[[ Given records, beginning ]]

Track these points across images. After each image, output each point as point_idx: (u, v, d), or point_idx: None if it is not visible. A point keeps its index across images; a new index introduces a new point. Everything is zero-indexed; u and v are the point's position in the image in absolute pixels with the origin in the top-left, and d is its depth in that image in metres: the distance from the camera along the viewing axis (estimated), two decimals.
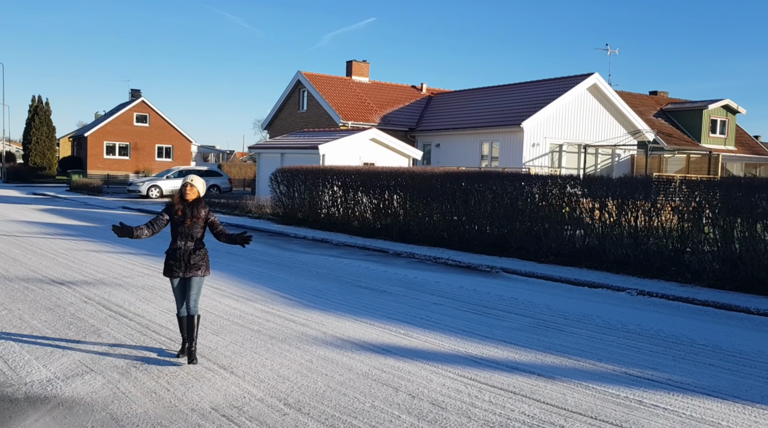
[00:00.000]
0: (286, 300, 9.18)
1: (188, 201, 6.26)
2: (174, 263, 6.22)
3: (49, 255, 12.86)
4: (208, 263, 6.39)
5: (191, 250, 6.23)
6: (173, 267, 6.23)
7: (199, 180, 6.41)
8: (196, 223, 6.23)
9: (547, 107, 28.21)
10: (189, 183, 6.32)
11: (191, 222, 6.20)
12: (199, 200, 6.33)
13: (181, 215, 6.22)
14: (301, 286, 10.31)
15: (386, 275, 11.63)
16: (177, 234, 6.28)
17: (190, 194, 6.27)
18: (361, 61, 38.16)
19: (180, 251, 6.22)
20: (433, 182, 16.51)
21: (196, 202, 6.29)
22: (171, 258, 6.25)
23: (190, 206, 6.25)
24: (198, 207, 6.27)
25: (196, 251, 6.26)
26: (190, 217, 6.21)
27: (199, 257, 6.26)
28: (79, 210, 25.09)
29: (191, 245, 6.24)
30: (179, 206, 6.25)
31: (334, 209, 19.90)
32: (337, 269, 12.18)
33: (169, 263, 6.25)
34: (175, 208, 6.27)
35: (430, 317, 8.31)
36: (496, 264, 12.99)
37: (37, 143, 53.98)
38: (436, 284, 10.81)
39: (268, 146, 26.88)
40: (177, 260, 6.21)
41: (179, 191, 6.35)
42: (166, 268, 6.29)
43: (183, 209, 6.23)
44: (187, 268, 6.20)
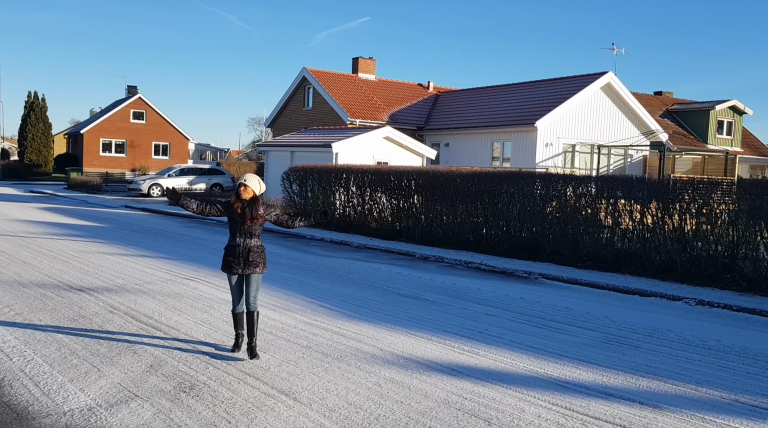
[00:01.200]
0: (327, 310, 8.50)
1: (246, 200, 6.28)
2: (233, 259, 6.27)
3: (61, 258, 12.12)
4: (265, 260, 6.41)
5: (250, 247, 6.27)
6: (232, 264, 6.28)
7: (253, 179, 6.36)
8: (256, 222, 6.28)
9: (561, 106, 27.60)
10: (243, 183, 6.31)
11: (251, 222, 6.27)
12: (256, 199, 6.34)
13: (240, 213, 6.25)
14: (337, 294, 9.63)
15: (422, 282, 10.96)
16: (236, 231, 6.32)
17: (245, 193, 6.28)
18: (368, 58, 37.47)
19: (239, 249, 6.27)
20: (458, 182, 15.85)
21: (253, 201, 6.30)
22: (230, 255, 6.30)
23: (249, 205, 6.27)
24: (256, 206, 6.29)
25: (254, 248, 6.29)
26: (250, 217, 6.25)
27: (257, 254, 6.30)
28: (82, 209, 24.31)
29: (250, 243, 6.29)
30: (238, 205, 6.27)
31: (350, 209, 19.21)
32: (368, 275, 11.50)
33: (228, 260, 6.30)
34: (234, 207, 6.28)
35: (490, 331, 7.64)
36: (533, 270, 12.35)
37: (33, 140, 53.02)
38: (478, 292, 10.15)
39: (276, 144, 26.15)
40: (236, 256, 6.26)
41: (235, 190, 6.35)
42: (224, 264, 6.34)
43: (242, 207, 6.26)
44: (246, 265, 6.25)
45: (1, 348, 6.43)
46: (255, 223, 6.25)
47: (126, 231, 17.26)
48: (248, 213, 6.22)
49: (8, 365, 5.93)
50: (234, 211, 6.26)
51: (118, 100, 62.19)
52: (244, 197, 6.24)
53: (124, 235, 16.31)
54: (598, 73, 29.40)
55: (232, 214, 6.29)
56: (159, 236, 16.50)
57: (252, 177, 6.32)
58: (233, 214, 6.28)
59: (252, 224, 6.25)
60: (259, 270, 6.30)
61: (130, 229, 17.88)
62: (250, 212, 6.22)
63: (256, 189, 6.30)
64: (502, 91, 32.92)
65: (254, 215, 6.22)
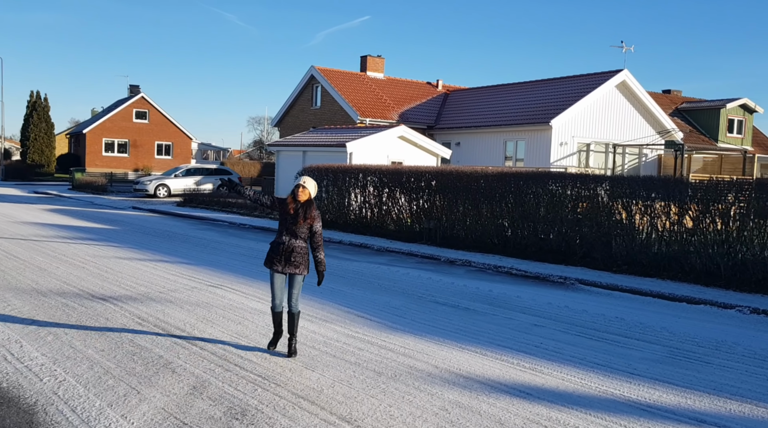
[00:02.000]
0: (367, 321, 8.02)
1: (301, 202, 6.34)
2: (275, 256, 6.35)
3: (77, 263, 11.64)
4: (308, 262, 6.43)
5: (293, 247, 6.32)
6: (274, 260, 6.36)
7: (311, 182, 6.45)
8: (307, 223, 6.32)
9: (576, 104, 27.13)
10: (301, 184, 6.37)
11: (303, 223, 6.31)
12: (311, 202, 6.39)
13: (293, 214, 6.31)
14: (373, 302, 9.14)
15: (456, 288, 10.48)
16: (284, 230, 6.38)
17: (302, 195, 6.33)
18: (376, 56, 36.99)
19: (283, 246, 6.33)
20: (482, 183, 15.37)
21: (308, 203, 6.36)
22: (273, 251, 6.37)
23: (303, 207, 6.33)
24: (311, 209, 6.34)
25: (297, 249, 6.33)
26: (303, 218, 6.30)
27: (300, 256, 6.34)
28: (89, 211, 23.82)
29: (294, 243, 6.33)
30: (292, 205, 6.34)
31: (367, 210, 18.73)
32: (398, 280, 11.02)
33: (271, 256, 6.38)
34: (288, 207, 6.35)
35: (546, 345, 7.16)
36: (567, 274, 11.87)
37: (36, 140, 52.48)
38: (518, 300, 9.67)
39: (288, 144, 25.66)
40: (279, 254, 6.33)
41: (291, 191, 6.39)
42: (267, 259, 6.42)
43: (296, 208, 6.32)
44: (287, 264, 6.32)
45: (30, 366, 5.95)
46: (305, 225, 6.29)
47: (138, 234, 16.78)
48: (302, 214, 6.27)
49: (39, 387, 5.45)
50: (287, 210, 6.33)
51: (121, 100, 61.69)
52: (300, 199, 6.30)
53: (137, 238, 15.83)
54: (612, 71, 28.92)
55: (285, 212, 6.35)
56: (173, 239, 16.01)
57: (309, 180, 6.42)
58: (286, 213, 6.34)
59: (302, 226, 6.28)
60: (299, 271, 6.34)
61: (142, 231, 17.40)
62: (304, 214, 6.28)
63: (312, 192, 6.39)
64: (515, 89, 32.43)
65: (307, 216, 6.28)
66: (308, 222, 6.29)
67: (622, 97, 29.12)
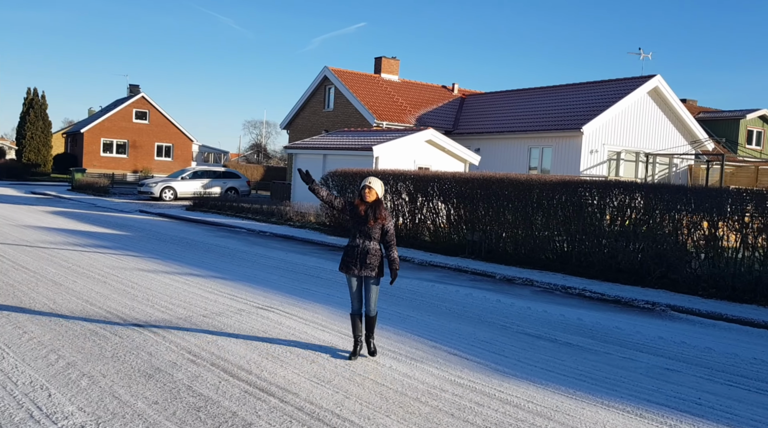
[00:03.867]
0: (463, 361, 6.59)
1: (369, 202, 6.27)
2: (350, 259, 6.27)
3: (96, 277, 10.16)
4: (383, 265, 6.33)
5: (368, 249, 6.23)
6: (349, 264, 6.27)
7: (377, 182, 6.38)
8: (378, 224, 6.23)
9: (609, 110, 25.86)
10: (367, 185, 6.30)
11: (374, 223, 6.23)
12: (380, 202, 6.30)
13: (364, 215, 6.23)
14: (455, 333, 7.72)
15: (538, 315, 9.08)
16: (356, 232, 6.30)
17: (369, 196, 6.26)
18: (391, 58, 35.66)
19: (357, 249, 6.26)
20: (535, 191, 13.99)
21: (376, 203, 6.28)
22: (348, 255, 6.29)
23: (372, 208, 6.26)
24: (380, 209, 6.26)
25: (372, 250, 6.24)
26: (373, 218, 6.22)
27: (375, 258, 6.24)
28: (95, 214, 22.29)
29: (368, 245, 6.24)
30: (362, 207, 6.27)
31: (399, 220, 17.32)
32: (466, 304, 9.60)
33: (346, 260, 6.30)
34: (358, 208, 6.28)
35: (706, 402, 5.75)
36: (652, 299, 10.48)
37: (32, 139, 50.77)
38: (619, 332, 8.28)
39: (307, 147, 24.21)
40: (353, 257, 6.26)
41: (358, 192, 6.33)
42: (342, 264, 6.33)
43: (365, 210, 6.25)
44: (362, 267, 6.23)
45: None
46: (377, 225, 6.21)
47: (155, 241, 15.30)
48: (371, 215, 6.20)
49: None
50: (357, 212, 6.26)
51: (120, 99, 60.13)
52: (368, 200, 6.24)
53: (155, 246, 14.35)
54: (644, 76, 27.68)
55: (355, 215, 6.28)
56: (194, 247, 14.54)
57: (375, 180, 6.34)
58: (356, 215, 6.27)
59: (373, 226, 6.20)
60: (375, 274, 6.25)
61: (158, 238, 15.92)
62: (374, 214, 6.20)
63: (379, 192, 6.30)
64: (540, 94, 31.12)
65: (377, 216, 6.19)
66: (379, 222, 6.20)
67: (654, 104, 27.87)
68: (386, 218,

[[ Given records, end ]]

Aim of the task.
Write back word for word every line in the entries above from the one with "41: (179, 191, 6.35)" to the one with "65: (254, 215, 6.22)", ends included, and none of the pictures.

Exercise answer.
41: (179, 191, 6.35)
42: (166, 268, 6.29)
43: (183, 209, 6.23)
44: (187, 268, 6.20)
[00:01.200]
0: (327, 310, 8.50)
1: (246, 200, 6.28)
2: (233, 259, 6.27)
3: (61, 258, 12.12)
4: (265, 260, 6.41)
5: (250, 247, 6.27)
6: (232, 264, 6.28)
7: (253, 179, 6.36)
8: (256, 222, 6.28)
9: (561, 106, 27.60)
10: (243, 183, 6.31)
11: (251, 222, 6.27)
12: (256, 199, 6.34)
13: (240, 213, 6.25)
14: (337, 294, 9.63)
15: (422, 282, 10.96)
16: (236, 231, 6.32)
17: (245, 193, 6.28)
18: (368, 58, 37.47)
19: (239, 249, 6.27)
20: (458, 182, 15.85)
21: (253, 201, 6.30)
22: (230, 255, 6.30)
23: (249, 205, 6.27)
24: (256, 206, 6.29)
25: (254, 248, 6.29)
26: (250, 217, 6.25)
27: (257, 254, 6.30)
28: (82, 209, 24.31)
29: (250, 243, 6.29)
30: (238, 205, 6.27)
31: (350, 209, 19.21)
32: (368, 275, 11.50)
33: (228, 260, 6.30)
34: (234, 207, 6.28)
35: (490, 331, 7.64)
36: (533, 270, 12.35)
37: (33, 140, 53.02)
38: (478, 292, 10.15)
39: (276, 144, 26.15)
40: (236, 256, 6.26)
41: (235, 190, 6.35)
42: (224, 264, 6.34)
43: (242, 207, 6.26)
44: (246, 265, 6.25)
45: (1, 348, 6.43)
46: (255, 223, 6.25)
47: (126, 231, 17.26)
48: (248, 213, 6.22)
49: (8, 365, 5.93)
50: (234, 211, 6.26)
51: (118, 100, 62.19)
52: (244, 197, 6.24)
53: (124, 235, 16.31)
54: (598, 73, 29.40)
55: (232, 214, 6.29)
56: (159, 236, 16.50)
57: (252, 177, 6.32)
58: (233, 214, 6.28)
59: (252, 224, 6.25)
60: (259, 270, 6.30)
61: (130, 229, 17.88)
62: (250, 212, 6.22)
63: (256, 189, 6.30)
64: (502, 91, 32.92)
65: (254, 215, 6.22)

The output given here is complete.